#AI demystified: a decompiler
To prove that any "artificial neural network" is just a statistically programmed (virtual) machine whose model software is a derivative work of the source dataset used during its "training", we provide a small suite of tools to assemble and program such machines and a decompiler that reconstruct the source dataset from the cryptic matrices that constitute the software executed by them.
Finally we test the suite on the classic #MNIST dataset and compare the decompiled dataset with the original one.
#ArtificialIntelligence
#MachineLearning
#ArtificialNeuralNetworks
#microsoft
#GitHubCopilot
#Python
#StatisticalProgramming
#VectorMappingMachine
http://www.tesio.it/2021/09/01/a_decompiler_for_artificial_neural_networks.html
According to the same reasoning, compiling a C program is a lossy compression that does not preserve the exact source code and, as such, it can be decompiled and reused freely.
(Note however the correction I did to the article)

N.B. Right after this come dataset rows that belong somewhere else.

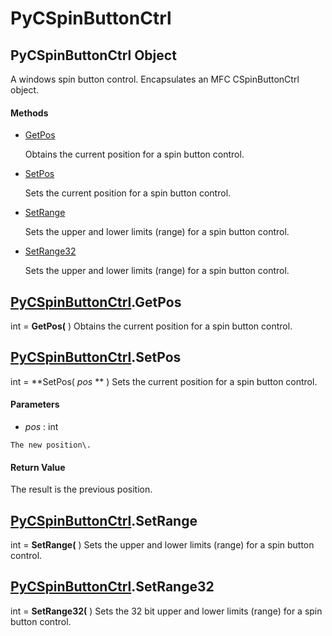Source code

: # PyCSpinButtonCtrl

## PyCSpinButtonCtrl Object

A windows spin button control\.  Encapsulates an MFC CSpinButtonCtrl object\.

#### Methods


  - [GetPos](PyCSpinButtonCtrl.md#pycspinbuttonctrlgetpos)

    Obtains the current position for a spin button control\.&nbsp;

  - [SetPos](PyCSpinButtonCtrl.md#pycspinbuttonctrlsetpos)

    Sets the current position for a spin button control\.&nbsp;

  - [SetRange](PyCSpinButtonCtrl.md#pycspinbuttonctrlsetrange)

    Sets the upper and lower limits \(range\) for a spin button control\.&nbsp;

  - [SetRange32](PyCSpinButtonCtrl.md#pycspinbuttonctrlsetrange32)

    Sets the upper and lower limits \(range\) for a spin button control\.&nbsp;

## [PyCSpinButtonCtrl](#pycspinbuttonctrl)\.GetPos

int \= **GetPos\(** \)
Obtains the current position for a spin button control\.

## [PyCSpinButtonCtrl](#pycspinbuttonctrl)\.SetPos

int \= **SetPos\( *pos* ** \)
Sets the current position for a spin button control\.

#### Parameters


  -  *pos* : int

    The new position\.

#### Return Value
The result is the previous position\.

## [PyCSpinButtonCtrl](#pycspinbuttonctrl)\.SetRange

int \= **SetRange\(** \)
Sets the upper and lower limits \(range\) for a spin button control\.

## [PyCSpinButtonCtrl](#pycspinbuttonctrl)\.SetRange32

int \= **SetRange32\(** \)
Sets the 32 bit upper and lower limits \(range\) for a spin button control\.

@Shamar I don't know, to me compilation is a translation, not lossy compression. If some information is lost, then it is lost only because it has no meaning in the target language, otherwise it's a direct translation and also the main purpose of the program. Sometimes we even write the sources with specific translations in mind, like function inlining or tail call optimization.
That said any restrictions on binary distribution or reverse engineering, come from the license not from copyright law directly, and the arguments presented for copilot is that it's fair use, and licenses do not apply, bringing google book search as an example. From what I understand fair use essentially constitutes use that does not directly diminish the marketability of the original work, through copying substantial portions of it. If copilot somehow memorized even your entire project, it does not actually diminish the marketability of your project by itself, since the end product isn't even in the same market. Someone using copilot to produce a substantial copy of your work would do it, but that is on them. In my eyes the problem with this argument is that if that's the position that microsoft takes, then nobody in their right mind would want to use copilot as anything but curiosity. It's much more likely that they would want to take the position of lossy compression, that then generates original works, just like generating a random video with same number of red pixels, in which case you'll have the argument that it's not lossy enough, as it can produce substantial copies. Still don't think you can argue that ANN in general are derivative work of the data set. They are too general and the law is too fuzzy.
I might want to sell my source code to Microsoft for Copilot training so calling its usage "fair use" is wrong: it reduces the marketability of my work.
Btw, where did you find such definition of "fair use"? I'd like to give it a read.
@Shamar "I might want to" is not a market. You might want to sell and they might not want to buy and just stick to other projects. Is there an established market of selling software as ANN datasets and are you a player in it? Was your project built and marketed as ANN training data? If not then what purposes was it built and marketed for and how does copilot interfere with it? The court will rule based on the realities and common sense of today, no theoretical possibilities.
I didn't find my own opinion form anywhere, but if you are interested you can look up the law yourself. There are plenty of direct quotes from court rulings in wikipedia if you just want something to discuss. The gist is, it's open to interpretation, leaning toward practical rather than ideological side of things. If it doesn't serve as a substitute for your work, and take your users/readers/viewers away directly because of this substitution, then it'll likely be considered fair use.
@Shamar it really sounds more like a lossy compression then compilation for some "virtual" machine. You can't argue that in general lossy compression is derivative work. I can take screenshots of your entire codebase and redistribute them as jpegs. If the jpegs are readable it's derivative work or even straight up copy, if they are not, then it's clearly not either of those thing. Similarly I can scan your video for the number of red pixels per frame, then generate some white noise with the same number of red pixels per frame, again clearly not a derivative work (even if it turns out to be objectively better than your original video). ANN are too general to argue in absolutes about them, like you can with source to binary translation, and doing so only weakens the case against copilot specifically.
Also while the article links to the arguments of "lawyers and politicians" it does not in any way fairly represent them in the narrative or directly address them. The arguments basically boil down to copilot being a weird search engine, and that's it's up to the user to ensure they do not end up violating any license terms while using this weird search engine, basically by making sure that they never generate large bodies of code with it, and limit the use to small snippets. That's their explanation of why it fails under fair use and why copyright law doesn't apply, not that it does not contain the original sources. It does contain them is some form, just like a search engine database would and that's not a problem, since it does not somehow automatically release all of it under pulbic domain or something, it requires human input to do anything and said human then assumes all responsibility.